__Tugas Tertulis 1__.
Jawab pertanyaan berikut berdasarkan teks tentang kredit macet.
(a) Menurut teks, sistem pembayaran kredit (kartu kredit) kini menjadi tren gaya hidup kalangan mana?
(b) Apa nama lain kredit macet di dunia perbankan?
(c) Untuk apa program sistem informasi kredit (SIK) antarbank diluncurkan?
__Tugas Tertulis 2__.
Ketik ulang persis bagian teks tentang kredit macet yang dibuka dengan kata-kata "1.1.       Latar Belakang" dan ditutup dengan "kalangan menengah keatas.".
--- Halaman ---
Kata kunci     : debt collector, kredit bermasalah, penagihan kredit. 





BAB I
PENDAHULUAN

1.1.       Latar Belakang
Seiring berkembangnya teknologi dan informasi, Bank kini semakin meningkatkan pelayanan dan menawarkan berbagai macam kemudahan, apalagi saat ini kebutuhan masyarakat terhadap barang dan jasa semakin meningkat. Kegiatan perbankan yang awalnya hanya menghimpun dan menyalurkan dana kepada masyarakat kini semakin berinovasi, dan yang kian marak yakni bank menghadirkan suatu sistem pembayaran yang biasa kita sebut kredit (kartu kredit), yang sekarang ini menjadi trend gaya hidup kalangan menengah keatas.
Namun, yang memprihatinkan adalah semakin meningkatnya angka kredit bermasalah atau yang biasa disebut kredit macet pada Perbankan Indonesia. Kredit macet adalah suatu keadaan dimana debitur baik perorangan atau perusahaan tidak mampu membayar kredit bank tepat pada waktunya yakni minimum pembayaran yang telah jatuh tempo lebih dari 3 bulan. Di dunia perbankan, kredit macet lebih dikenal dengan nama Non-Performing Loan (NPL). Istilah ini mungkin terdengar asing, tapi sangat penting sekali untuk bank untuk menjaga NPL mereka. NPL menjadi indikator dalam menilai kinerja suatu bank. Jika NPL rendah, maka bank tersebut terbilang sehat. Jika NPL tinggi maka resiko yang dipikul oleh bank tersebut tinggi. Jika NPL mereka diatas batas yang sudah diforecast sebelumnya maka bank tersebut bisa dibilang bermasalah.   Kredit macet tidak menjadi masalah jika satu atau dua debitur saja yang tidak disiplin dalam membayar cicilan pinjaman kartu kredit mereka, tapi kalau jumlah pengguna kartu kredit yang banyak dalam waktu yang hampir bersamaan tidak membayar cicilan mereka maka NPL dari bank tersebut akan naik. Berbagai upaya telah ditempuh pemerintah untuk menekan kuantitas kredit macet di lembaga perbankan. Pemerintah pernah membentuk Tim Supervisi Kredit Bermasalah Bank Pemerintah guna memantau penyelesaian kredit macet. Kemudian diluncurkan program sistem informasi kredit (SIK) antarbank untuk mengetahui nasabah (debitur) yang mempunyai catatan buruk karena pernah memacetkan kredit.
--- Informasi yang Diberikan ---
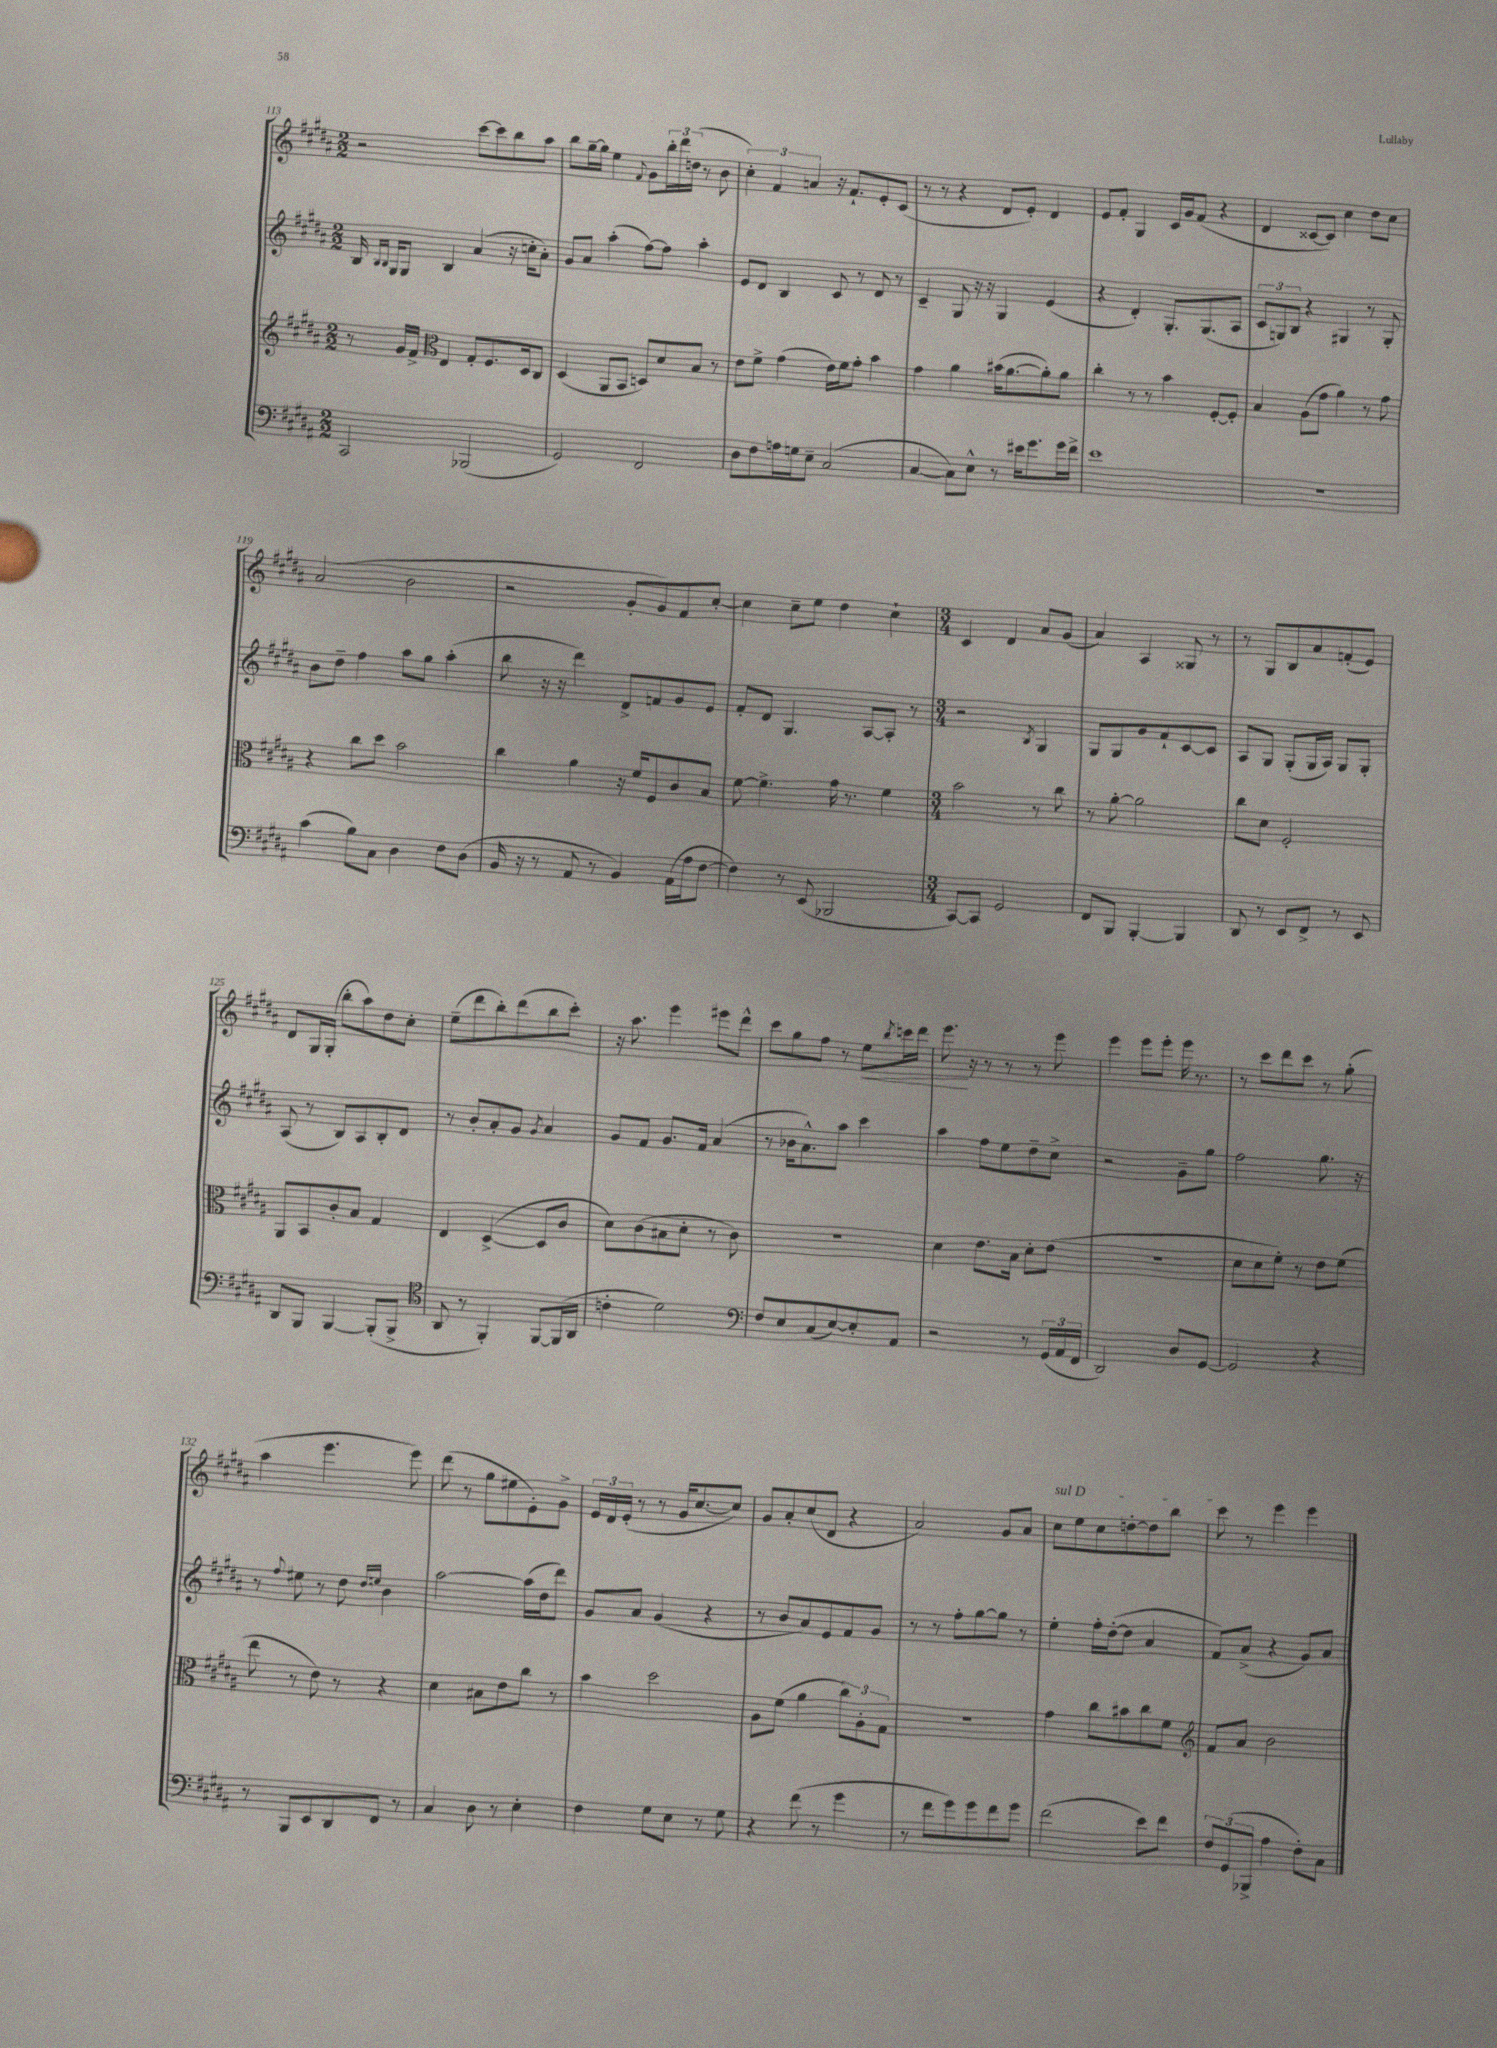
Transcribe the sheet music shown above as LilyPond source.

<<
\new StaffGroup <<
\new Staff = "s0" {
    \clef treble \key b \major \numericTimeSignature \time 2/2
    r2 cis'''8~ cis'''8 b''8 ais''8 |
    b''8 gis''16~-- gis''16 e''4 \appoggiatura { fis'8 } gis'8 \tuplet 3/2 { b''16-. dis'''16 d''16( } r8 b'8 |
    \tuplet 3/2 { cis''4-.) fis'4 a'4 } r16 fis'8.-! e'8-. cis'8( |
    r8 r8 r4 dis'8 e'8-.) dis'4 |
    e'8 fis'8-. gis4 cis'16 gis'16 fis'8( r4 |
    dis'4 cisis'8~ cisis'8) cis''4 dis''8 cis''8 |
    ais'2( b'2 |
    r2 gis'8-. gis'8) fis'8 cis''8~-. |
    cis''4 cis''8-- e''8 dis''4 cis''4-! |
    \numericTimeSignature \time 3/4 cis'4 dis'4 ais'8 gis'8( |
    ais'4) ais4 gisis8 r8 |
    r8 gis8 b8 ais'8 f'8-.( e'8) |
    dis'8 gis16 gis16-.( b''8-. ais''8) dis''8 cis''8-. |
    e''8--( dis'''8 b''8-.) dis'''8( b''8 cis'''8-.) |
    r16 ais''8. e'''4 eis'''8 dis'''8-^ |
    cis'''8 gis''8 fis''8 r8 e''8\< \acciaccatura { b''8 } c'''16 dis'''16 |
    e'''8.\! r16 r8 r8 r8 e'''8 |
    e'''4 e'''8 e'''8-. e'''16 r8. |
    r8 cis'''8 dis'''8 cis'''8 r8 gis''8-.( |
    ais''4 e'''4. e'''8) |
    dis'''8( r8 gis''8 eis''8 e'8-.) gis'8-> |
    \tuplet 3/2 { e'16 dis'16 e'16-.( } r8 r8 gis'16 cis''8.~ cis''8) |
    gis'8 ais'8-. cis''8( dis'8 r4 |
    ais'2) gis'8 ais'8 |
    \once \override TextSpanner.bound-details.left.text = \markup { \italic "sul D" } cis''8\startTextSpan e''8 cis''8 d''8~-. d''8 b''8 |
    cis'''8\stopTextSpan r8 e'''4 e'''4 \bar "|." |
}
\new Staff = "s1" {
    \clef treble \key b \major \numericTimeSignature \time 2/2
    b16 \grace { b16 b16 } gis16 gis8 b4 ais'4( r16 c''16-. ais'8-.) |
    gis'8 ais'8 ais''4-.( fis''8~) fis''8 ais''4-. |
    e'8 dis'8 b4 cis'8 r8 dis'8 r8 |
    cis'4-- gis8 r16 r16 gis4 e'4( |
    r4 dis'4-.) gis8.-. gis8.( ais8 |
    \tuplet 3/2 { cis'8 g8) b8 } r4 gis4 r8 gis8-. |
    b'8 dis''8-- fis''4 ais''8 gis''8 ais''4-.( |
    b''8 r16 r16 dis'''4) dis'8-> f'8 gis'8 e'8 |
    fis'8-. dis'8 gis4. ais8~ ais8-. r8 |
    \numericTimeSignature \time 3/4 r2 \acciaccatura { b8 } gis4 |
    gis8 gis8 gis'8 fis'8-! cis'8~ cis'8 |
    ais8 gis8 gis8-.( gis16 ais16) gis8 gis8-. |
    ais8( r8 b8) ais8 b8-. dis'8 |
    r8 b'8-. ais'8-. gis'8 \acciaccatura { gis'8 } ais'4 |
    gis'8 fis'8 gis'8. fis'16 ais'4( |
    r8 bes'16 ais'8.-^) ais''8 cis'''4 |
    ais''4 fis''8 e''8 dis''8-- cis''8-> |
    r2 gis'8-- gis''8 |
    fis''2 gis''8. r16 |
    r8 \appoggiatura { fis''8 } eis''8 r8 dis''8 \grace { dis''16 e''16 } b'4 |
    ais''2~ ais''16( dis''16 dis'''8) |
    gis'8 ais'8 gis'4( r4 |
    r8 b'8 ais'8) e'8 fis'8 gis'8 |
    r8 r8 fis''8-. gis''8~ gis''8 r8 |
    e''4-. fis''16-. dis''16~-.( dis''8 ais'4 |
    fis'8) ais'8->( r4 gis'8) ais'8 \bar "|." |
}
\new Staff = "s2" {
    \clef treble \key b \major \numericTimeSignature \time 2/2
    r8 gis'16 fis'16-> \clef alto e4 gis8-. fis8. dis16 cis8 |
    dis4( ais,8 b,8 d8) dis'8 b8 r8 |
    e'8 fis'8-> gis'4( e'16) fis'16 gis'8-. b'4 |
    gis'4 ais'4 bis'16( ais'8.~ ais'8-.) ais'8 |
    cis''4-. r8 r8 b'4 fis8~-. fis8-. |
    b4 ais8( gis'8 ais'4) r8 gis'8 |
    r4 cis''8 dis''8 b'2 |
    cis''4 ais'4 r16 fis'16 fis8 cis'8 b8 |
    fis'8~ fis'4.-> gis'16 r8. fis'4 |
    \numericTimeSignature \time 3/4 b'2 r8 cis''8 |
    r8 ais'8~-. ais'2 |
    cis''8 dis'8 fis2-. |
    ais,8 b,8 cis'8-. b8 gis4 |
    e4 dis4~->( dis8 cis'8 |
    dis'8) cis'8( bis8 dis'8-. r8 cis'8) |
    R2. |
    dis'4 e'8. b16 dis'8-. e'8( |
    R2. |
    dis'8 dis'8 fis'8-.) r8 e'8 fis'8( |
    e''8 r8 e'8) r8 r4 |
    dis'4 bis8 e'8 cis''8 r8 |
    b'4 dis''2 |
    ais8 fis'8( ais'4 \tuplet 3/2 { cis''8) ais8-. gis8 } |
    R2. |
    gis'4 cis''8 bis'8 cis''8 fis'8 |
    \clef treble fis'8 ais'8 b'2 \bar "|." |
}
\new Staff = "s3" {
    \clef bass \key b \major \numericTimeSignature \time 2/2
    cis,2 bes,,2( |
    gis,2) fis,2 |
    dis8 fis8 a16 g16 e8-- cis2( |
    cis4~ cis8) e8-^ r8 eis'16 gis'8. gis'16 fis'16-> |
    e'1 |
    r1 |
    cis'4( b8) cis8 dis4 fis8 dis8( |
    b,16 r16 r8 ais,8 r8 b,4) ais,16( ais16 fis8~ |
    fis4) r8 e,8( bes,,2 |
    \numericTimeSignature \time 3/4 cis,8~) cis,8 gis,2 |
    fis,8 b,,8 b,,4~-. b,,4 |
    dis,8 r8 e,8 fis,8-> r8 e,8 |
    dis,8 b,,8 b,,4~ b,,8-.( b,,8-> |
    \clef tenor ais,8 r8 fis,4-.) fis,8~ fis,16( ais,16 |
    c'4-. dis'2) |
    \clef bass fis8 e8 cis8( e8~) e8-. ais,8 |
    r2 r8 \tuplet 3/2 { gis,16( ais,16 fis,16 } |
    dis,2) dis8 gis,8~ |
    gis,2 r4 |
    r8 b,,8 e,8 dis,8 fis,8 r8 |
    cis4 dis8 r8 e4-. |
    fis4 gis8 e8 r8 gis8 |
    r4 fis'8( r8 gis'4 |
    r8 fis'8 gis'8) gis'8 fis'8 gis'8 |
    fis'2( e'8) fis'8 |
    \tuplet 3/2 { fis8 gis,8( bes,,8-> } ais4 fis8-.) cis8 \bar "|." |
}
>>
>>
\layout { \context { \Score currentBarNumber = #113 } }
---
__Hasil Tugas 1__.
(a) Kalangan menengah ke atas.
(b) Non-Performing Loan (NPL).
(c) Untuk mengetahui nasabah (debitur) yang mempunyai catatan buruk karena pernah memacetkan kredit.

__Hasil Tugas 2__.
1.1.       Latar Belakang
Seiring berkembangnya teknologi dan informasi, Bank kini semakin meningkatkan pelayanan dan menawarkan berbagai macam kemudahan, apalagi saat ini kebutuhan masyarakat terhadap barang dan jasa semakin meningkat. Kegiatan perbankan yang awalnya hanya menghimpun dan menyalurkan dana kepada masyarakat kini semakin berinovasi, dan yang kian marak yakni bank menghadirkan suatu sistem pembayaran yang biasa kita sebut kredit (kartu kredit), yang sekarang ini menjadi trend gaya hidup kalangan menengah keatas.